Copy every record below word for word, leaving out the pictures.

─── PROVIDED INFORMATION ───

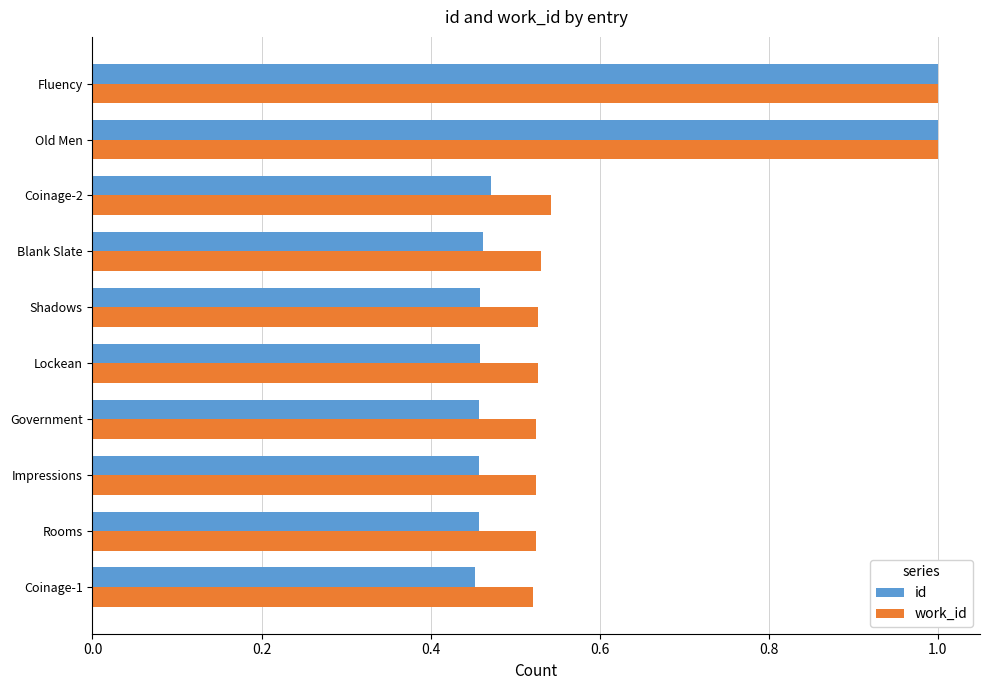

At how many categories does at least one series exceed 0?

10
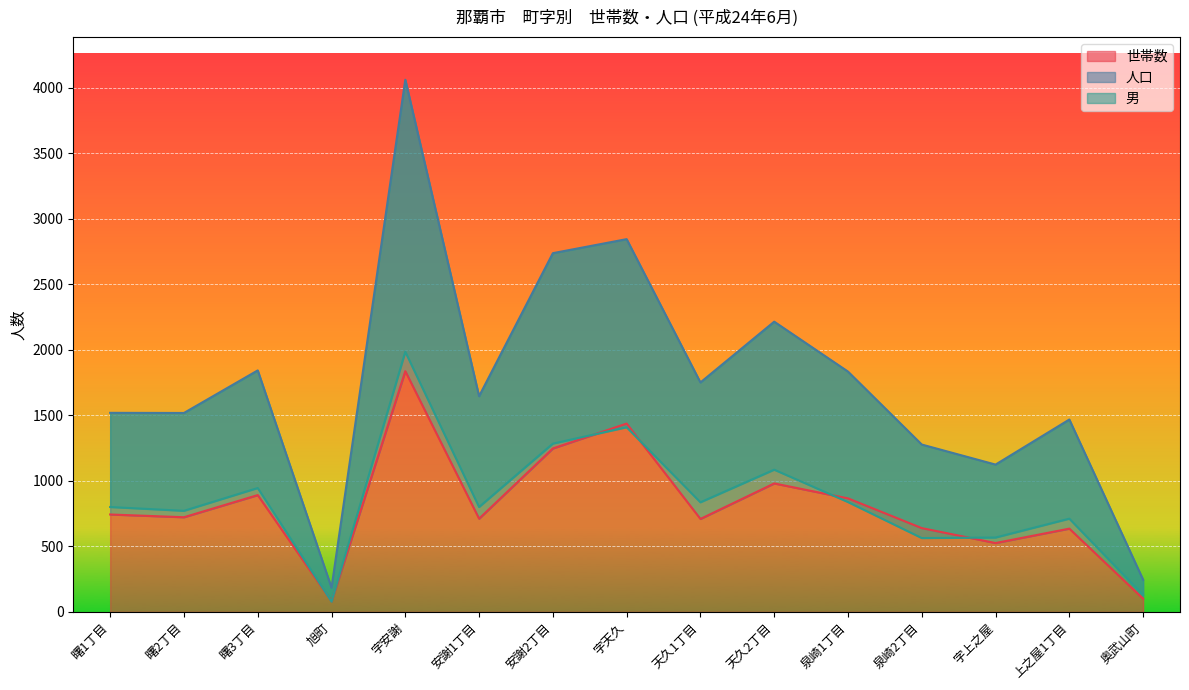

What is the value of the 世帯数 point at the 4th from the left?

81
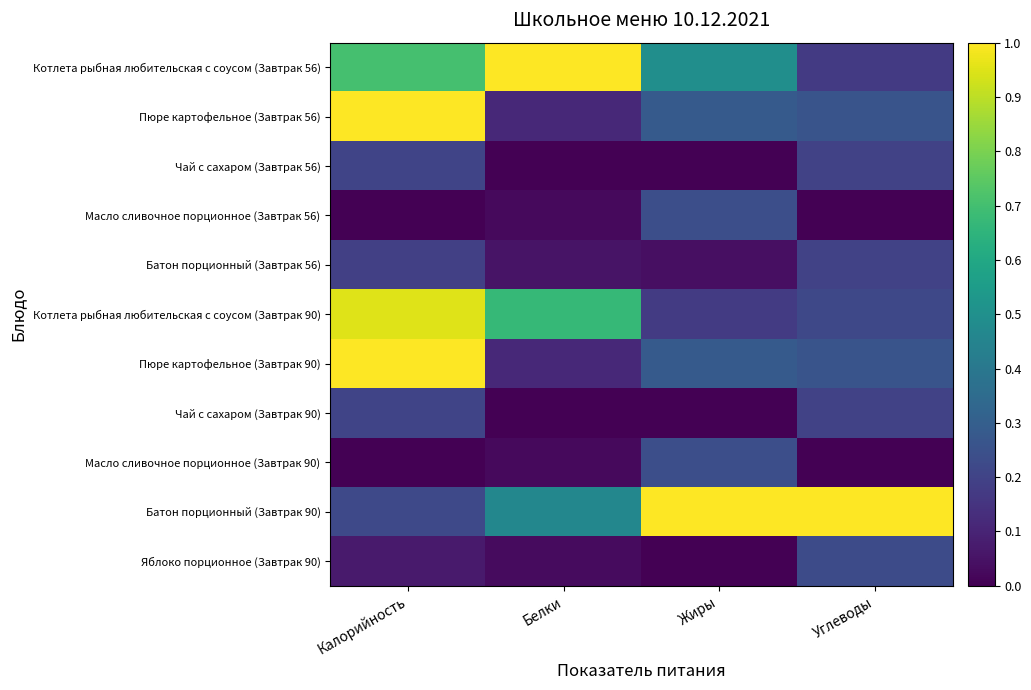

What is the total value across all series at Жиры?

2.8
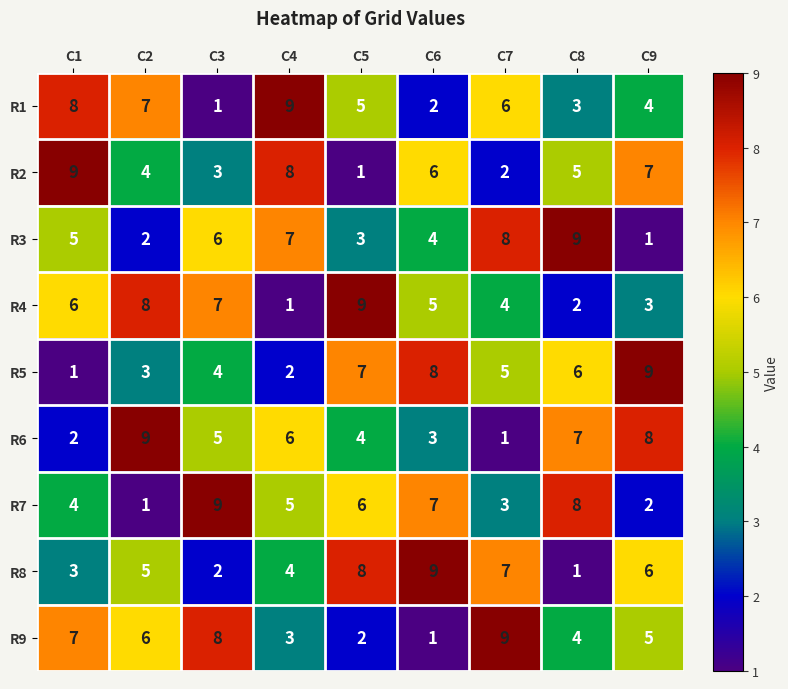

How many series are shown in this chart?

9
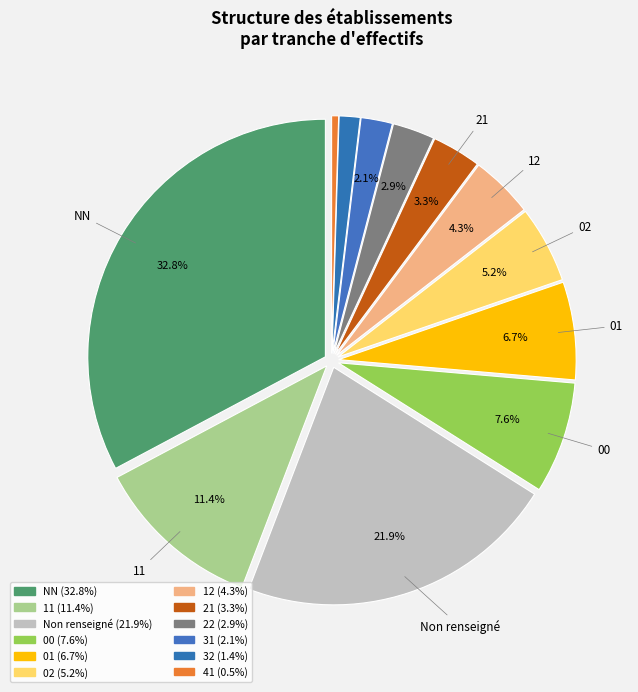

Is there any slice that represents more than half of the pie?

No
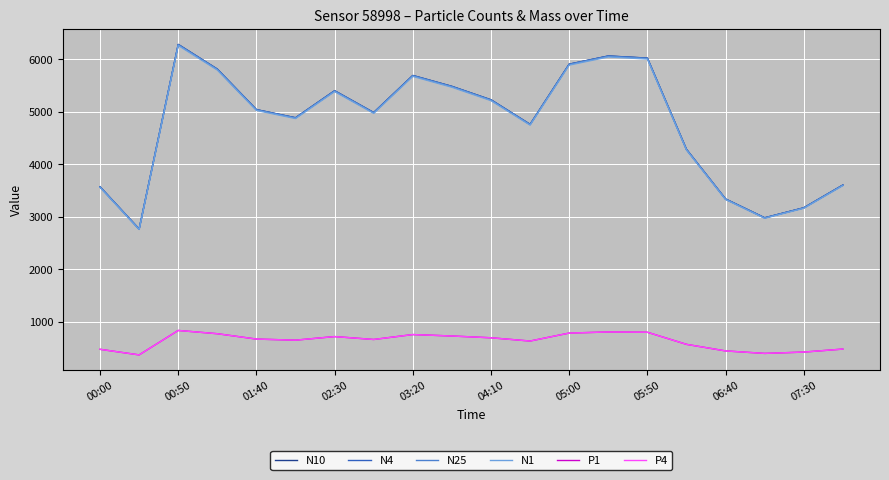

How many values in the P4 series exceed 667?

10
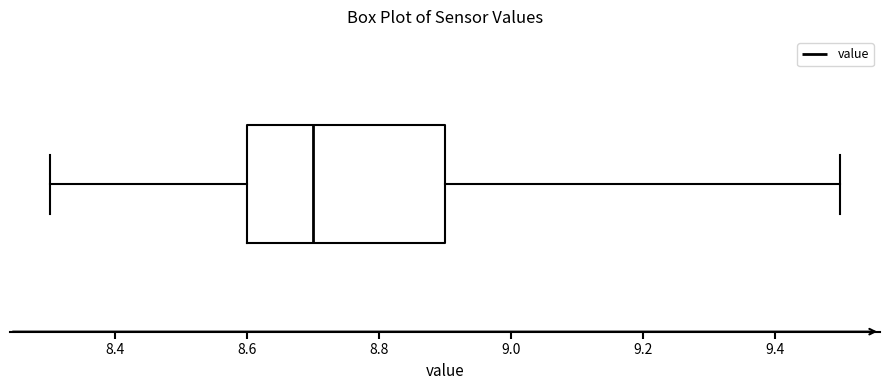

Where is the left edge of the box on the x-axis? The values are not printed on the chart, so give them approximately, as read against the axis.

8.6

───

SOLUTION TO THE EXERCISE →
At how many categories does at least one series exceed 0?

10

What is the value of the 世帯数 point at the 4th from the left?

81

What is the total value across all series at Жиры?

2.8

How many series are shown in this chart?

9

Is there any slice that represents more than half of the pie?

No

How many values in the P4 series exceed 667?

10

Where is the left edge of the box on the x-axis? The values are not printed on the chart, so give them approximately, as read against the axis.

8.6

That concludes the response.